Contemporaneamente, su istigazione degli stessi islamici, i soldati italiani entrano nella mischia, occupano la sede dei comunisti e arrestano tutti coloro che vi si trovano. Anche dopo il loro rilascio, le forze italiane rifiutano di restituire la sede al Wcpi e dichiarano che se questo aprirà un’altra sede non si assumeranno alcuna responsabilità per l’incolumità dei suoi occupanti; un modo diplomatico per dire che permetteranno agli islamici dello Sciri di attaccarli a loro piacimento, senza intervenire.
Questo episodio illustra plasticamente il ruolo di tutte le parti in causa.

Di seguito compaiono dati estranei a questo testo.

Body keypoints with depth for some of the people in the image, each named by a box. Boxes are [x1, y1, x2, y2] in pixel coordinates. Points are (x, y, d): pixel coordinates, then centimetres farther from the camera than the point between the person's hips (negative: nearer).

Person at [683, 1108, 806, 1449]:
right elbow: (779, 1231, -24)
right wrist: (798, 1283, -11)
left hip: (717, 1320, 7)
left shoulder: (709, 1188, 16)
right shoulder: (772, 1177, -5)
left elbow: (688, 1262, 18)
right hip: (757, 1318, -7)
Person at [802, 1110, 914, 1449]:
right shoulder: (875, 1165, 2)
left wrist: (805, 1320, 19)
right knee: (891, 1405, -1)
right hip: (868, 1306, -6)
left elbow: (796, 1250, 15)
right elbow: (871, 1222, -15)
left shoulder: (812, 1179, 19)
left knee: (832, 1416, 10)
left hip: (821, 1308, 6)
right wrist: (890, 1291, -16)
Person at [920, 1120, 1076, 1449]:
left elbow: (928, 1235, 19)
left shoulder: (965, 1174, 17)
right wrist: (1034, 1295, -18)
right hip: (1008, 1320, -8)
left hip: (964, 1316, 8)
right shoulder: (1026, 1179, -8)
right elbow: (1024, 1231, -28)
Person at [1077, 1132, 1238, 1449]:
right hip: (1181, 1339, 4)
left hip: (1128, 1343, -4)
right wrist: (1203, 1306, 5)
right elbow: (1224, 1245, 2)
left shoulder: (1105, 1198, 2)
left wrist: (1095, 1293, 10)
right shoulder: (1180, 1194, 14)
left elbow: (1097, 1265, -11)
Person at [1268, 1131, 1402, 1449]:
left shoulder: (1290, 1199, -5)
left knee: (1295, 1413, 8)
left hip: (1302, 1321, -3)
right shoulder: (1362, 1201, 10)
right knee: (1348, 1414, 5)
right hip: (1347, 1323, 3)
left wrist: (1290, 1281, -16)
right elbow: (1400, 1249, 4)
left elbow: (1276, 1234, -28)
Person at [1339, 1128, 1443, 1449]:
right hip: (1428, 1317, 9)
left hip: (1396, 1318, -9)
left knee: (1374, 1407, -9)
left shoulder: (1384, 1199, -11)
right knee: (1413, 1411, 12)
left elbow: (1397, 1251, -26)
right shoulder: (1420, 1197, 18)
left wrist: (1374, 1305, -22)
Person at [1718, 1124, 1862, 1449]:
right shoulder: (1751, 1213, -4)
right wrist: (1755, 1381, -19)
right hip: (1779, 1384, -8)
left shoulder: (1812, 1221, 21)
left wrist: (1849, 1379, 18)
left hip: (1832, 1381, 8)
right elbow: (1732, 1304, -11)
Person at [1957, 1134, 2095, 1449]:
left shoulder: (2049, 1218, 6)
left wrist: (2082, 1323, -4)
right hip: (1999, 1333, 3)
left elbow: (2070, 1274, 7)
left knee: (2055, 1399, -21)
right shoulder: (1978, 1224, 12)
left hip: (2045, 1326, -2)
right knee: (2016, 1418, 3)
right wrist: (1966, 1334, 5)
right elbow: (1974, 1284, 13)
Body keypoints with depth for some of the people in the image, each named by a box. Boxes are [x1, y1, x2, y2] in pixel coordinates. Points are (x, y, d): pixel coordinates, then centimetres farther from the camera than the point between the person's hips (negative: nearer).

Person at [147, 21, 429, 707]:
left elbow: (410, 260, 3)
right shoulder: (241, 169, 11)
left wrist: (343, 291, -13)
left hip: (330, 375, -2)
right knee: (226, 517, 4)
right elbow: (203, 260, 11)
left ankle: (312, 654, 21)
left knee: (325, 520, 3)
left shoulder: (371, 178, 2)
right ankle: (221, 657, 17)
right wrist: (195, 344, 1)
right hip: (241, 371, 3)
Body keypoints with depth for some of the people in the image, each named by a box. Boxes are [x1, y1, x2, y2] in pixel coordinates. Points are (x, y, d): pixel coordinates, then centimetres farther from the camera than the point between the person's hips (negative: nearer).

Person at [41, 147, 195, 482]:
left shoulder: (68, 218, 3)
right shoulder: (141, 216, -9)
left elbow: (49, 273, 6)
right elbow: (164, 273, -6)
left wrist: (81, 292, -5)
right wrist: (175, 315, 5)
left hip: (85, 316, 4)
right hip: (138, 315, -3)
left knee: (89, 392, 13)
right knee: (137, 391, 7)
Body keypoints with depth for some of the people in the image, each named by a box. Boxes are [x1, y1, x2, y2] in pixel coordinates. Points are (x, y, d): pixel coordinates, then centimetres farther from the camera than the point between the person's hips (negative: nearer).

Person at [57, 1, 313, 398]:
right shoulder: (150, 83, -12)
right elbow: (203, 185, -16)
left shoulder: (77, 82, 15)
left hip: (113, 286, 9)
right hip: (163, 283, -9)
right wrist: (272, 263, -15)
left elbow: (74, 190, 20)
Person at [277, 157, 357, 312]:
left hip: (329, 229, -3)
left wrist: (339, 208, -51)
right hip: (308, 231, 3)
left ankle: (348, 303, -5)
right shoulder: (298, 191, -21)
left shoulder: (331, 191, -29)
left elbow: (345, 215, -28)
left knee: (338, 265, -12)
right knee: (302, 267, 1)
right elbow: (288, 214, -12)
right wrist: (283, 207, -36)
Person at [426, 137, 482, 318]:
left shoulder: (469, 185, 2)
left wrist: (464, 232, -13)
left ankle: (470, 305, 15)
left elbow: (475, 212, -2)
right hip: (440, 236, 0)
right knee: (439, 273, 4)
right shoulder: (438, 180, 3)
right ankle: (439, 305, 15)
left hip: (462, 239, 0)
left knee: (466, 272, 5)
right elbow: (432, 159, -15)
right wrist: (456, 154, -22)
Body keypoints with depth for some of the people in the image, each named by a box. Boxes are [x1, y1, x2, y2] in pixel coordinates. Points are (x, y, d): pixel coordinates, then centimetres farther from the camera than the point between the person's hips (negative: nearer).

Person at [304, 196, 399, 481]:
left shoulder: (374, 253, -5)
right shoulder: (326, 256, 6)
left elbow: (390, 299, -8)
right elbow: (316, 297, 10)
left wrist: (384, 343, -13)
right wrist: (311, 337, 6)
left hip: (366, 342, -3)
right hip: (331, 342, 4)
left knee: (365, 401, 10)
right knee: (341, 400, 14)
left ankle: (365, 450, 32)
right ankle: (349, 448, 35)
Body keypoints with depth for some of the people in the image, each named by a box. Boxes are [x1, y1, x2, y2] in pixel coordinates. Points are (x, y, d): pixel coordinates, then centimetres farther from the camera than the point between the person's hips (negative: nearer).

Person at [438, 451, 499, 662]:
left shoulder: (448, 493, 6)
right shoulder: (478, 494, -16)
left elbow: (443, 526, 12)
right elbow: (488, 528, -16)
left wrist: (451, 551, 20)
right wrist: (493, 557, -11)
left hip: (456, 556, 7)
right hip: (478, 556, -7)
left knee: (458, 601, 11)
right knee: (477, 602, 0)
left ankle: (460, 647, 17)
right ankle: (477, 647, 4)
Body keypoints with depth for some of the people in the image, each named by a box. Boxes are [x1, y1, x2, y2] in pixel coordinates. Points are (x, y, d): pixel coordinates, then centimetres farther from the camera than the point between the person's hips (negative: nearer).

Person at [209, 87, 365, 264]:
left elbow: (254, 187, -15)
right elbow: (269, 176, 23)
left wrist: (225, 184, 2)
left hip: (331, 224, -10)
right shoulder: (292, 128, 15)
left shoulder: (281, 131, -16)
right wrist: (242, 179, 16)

La “complicazione” curda e la crisi fra Turchia e Usa
Fin da prima del conflitto gli Usa si sono appoggiati alle forze nazionaliste curde del nord dell’Iraq. Tuttavia questa politica non è priva di conseguenze. Da un lato, infatti, la popolazione di Kirkuk non è omogeneamente curda. Si susseguono scontri sanguinosi fra curdi, arabi e turcomanni (una minoranza di lingua turca). Inoltre, la Turchia non ha gradito affatto il ruolo di protagonisti assegnato alle milizie curde. Non solo ha schierato decine di migliaia di soldati sul confine e anche oltre, ma sta anche intervenendo contro i guerriglieri curdi in Iraq. Si è arrivati al conflitto aperto fra americani e turchi quando in luglio soldati Usa hanno arrestato 11 soldati turchi sospettati di spionaggio contro i peshmerga curdi o altri collaboratori degli americani. L’episodio ha portato alla più grave crisi diplomatica degli ultimi 50 anni fra Usa e Turchia.
Dietro l’episodio c’è un conflitto strategico di fondo. La borghesia turca e in particolare i generali, non è disposta a tollerare la formazione di uno Stato curdo nel nord dell’Iraq. Qualsiasi passo in questa direzione viene visto come il fumo negli occhi in quanto si teme possa incoraggiare la ripresa della lotte dei curdi all’interno della stessa Turchia. Per gli Usa si tratta di un rompicapo strategico. La Turchia da oltre mezzo secolo è l’alleato più fedele, assieme a Israele, per l’imperialismo americano in Medio oriente. Già allo scoppio della guerra il voto del parlamento turco, che rifiutò il passaggio alle truppe Usa, costituì un serio problema. D’altra parte è impossibile pensare che qualche migliaio di guerriglieri curdi del Pdk e del Puk possa costituire un serio punto d’appoggio per gli Usa; al contrario, sono questi ultimi a doverli sostenere.
Con la sua politica Bush ha quindi contribuito a destabilizzare ulteriormente la Turchia, già scossa dalla crisi economica, politica, istituzionale. Un altro paese che in passato era un baluardo della stabilità e della reazione nella zona si trasforma così in una ulteriore fattore di crisi.